## Notes#

The essay isn’t written in English. I’ve used Google Translate to read and quote.

Commit messages do not help to find problems and their causes

[…] very often I cannot find the commit in which the change I need was made. First, on a line that works erroneously, there are usually several commits, and you need to look at everything. Secondly, this line could be copied from somewhere, in which case its history will be lost.

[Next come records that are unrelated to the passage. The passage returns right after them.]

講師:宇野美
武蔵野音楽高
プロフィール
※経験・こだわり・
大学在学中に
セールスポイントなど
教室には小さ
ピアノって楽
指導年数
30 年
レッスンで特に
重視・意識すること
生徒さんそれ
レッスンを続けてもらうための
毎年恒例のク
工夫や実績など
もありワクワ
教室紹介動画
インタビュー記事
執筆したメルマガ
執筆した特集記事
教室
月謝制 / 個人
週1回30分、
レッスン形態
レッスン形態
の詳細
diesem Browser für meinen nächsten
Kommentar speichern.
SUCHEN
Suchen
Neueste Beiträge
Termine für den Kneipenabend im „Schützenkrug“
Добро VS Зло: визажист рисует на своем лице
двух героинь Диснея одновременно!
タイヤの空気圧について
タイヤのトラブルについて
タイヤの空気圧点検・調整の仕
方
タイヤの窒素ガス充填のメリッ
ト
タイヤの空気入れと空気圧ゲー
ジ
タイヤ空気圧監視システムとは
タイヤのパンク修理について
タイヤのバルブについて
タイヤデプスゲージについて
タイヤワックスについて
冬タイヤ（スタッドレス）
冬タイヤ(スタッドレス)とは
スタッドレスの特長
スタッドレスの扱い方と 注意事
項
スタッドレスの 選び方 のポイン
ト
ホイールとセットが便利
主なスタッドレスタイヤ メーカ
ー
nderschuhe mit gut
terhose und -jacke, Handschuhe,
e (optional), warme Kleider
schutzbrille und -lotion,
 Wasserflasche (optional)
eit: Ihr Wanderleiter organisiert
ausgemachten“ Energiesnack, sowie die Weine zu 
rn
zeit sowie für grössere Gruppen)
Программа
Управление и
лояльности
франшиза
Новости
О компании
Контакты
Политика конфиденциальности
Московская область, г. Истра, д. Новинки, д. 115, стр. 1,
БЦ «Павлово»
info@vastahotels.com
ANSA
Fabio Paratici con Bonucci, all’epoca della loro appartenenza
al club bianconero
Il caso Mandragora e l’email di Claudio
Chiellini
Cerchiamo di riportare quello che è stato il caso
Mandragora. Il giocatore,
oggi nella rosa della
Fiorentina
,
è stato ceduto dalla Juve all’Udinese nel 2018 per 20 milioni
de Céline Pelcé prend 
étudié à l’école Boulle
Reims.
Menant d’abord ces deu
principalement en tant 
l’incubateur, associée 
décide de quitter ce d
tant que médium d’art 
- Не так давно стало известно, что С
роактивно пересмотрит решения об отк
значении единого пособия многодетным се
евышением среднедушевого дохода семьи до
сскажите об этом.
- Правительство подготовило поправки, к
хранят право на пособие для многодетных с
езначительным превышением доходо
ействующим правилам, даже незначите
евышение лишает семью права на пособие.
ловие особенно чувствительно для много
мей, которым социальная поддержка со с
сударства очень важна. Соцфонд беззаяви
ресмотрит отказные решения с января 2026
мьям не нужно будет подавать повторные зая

git log [is a] powerful tool, it can be used to find a commit by a . But ask yourself a question: will you run a gitcommit search if you have an encoding error in your project when executing scripts? No. Most will answer that they will open google , or immediately [Stack Overflow] and there they will look for a solution to the problem. In this case, none git log will help, because this is not the tool that is used to find solutions to a problem. Although I have no doubt that the author of the commit is a smart guy, and gathered the right information to find the problem with encodings.

How could you have done

Test

The very first thing that came to my mind was a test. Write a test that will check for new such errors in the project (Den should have written a bash test that would check the encoding in the project files before running all the tests). When configured, CI is a powerful tool for future project participants. If someone in the future wrote one / several (yes, even the entire file) in a different encoding, then he would be stopped by a test that would kindly report the accepted encoding in the project - checkmate.

Documentation

The accepted encoding is a disciplinary rule in the project. Since the project has readme, it was possible to add a paragraph there about the accepted encoding and possible problems if you deviate from this encoding. After all, new people enter the project just through reading readme(usually it says how to run, which versions to use, possible errors, even the changelog of versions can be seen there). Then, faced with a similar error, the project participant would definitely remember the accepted encoding and fix the problem. Leaving documentation of the project discipline rules in commit messages would not have the same effect.

A commit message to change a single character is hard-to-find information. The project once paid for this information, but now it’s worthless, floundering uselessly in a sea of ​​27,000 commits. And the project will have to pay more if a similar problem shoots in the future.